Businesses based in Stoke-on-Trent city centre are fighting to keep advertising boards outside of their stores without being charged.
The shops have started a petition after the council reacted to complaints from shoppers about cluttered streets.
The petition has been organized by David Hawkins, owner Cannonball Records, after the council revealed plans to charge traders to display their A-boards or products.
An outright ban on A-boards across Stoke-on-Trent would affect 500 businesses.
David Hawkins said: “Advertising boards and signs are an important tool for the survival of high street shops facing many difficulties in the present climate.”
Mr Hawkins opened his vinyl record shop six months ago and uses a homemade A-board outside his store to attract passing potential customers.
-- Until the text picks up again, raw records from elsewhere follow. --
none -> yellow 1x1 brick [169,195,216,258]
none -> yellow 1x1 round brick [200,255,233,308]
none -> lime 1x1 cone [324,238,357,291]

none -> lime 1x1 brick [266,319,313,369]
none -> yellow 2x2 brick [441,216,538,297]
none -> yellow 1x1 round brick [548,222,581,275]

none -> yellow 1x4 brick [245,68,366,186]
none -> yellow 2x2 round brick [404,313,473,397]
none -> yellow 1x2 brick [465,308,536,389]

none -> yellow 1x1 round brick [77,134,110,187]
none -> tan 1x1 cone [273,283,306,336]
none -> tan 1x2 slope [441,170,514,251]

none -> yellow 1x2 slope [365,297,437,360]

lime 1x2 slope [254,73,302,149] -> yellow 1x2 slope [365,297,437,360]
He added: “We already know that shops are suffering.
“I think the council should be looking into how to improve trade rather than penalising shop owners who are trying to keep the city alive.
“Town centres have always been busy areas with market stalls and numerous obstructions along the way
“Surely a few signs present little harm to the appearance of the street or the public.
“Any changes could put shop owners out of business if they ban the boards or start charging.”
The businesses have been given a letter setting out three possible options for the future which are a complete ban, charging for the boards or setting out a code of practice.
The council’s letter states: “As a business you may be placing items like advertising boards, goods for display or posters on the highway to hopefully attract business.
“We are suggesting some options which we hope will balance business benefits with a safe and clear highway.”
Another local trader Kevin Broad, owner of The Gentry Hairdressers in Stoke-on-Trent, believes that the council is just out to squeeze small businesses.
Kevin, 56, said: “I think it is absolutely awful.
“Our advertising boards don’t cause anyone an issue because they are placed between two bins.
“It is just another way for the council to make money.”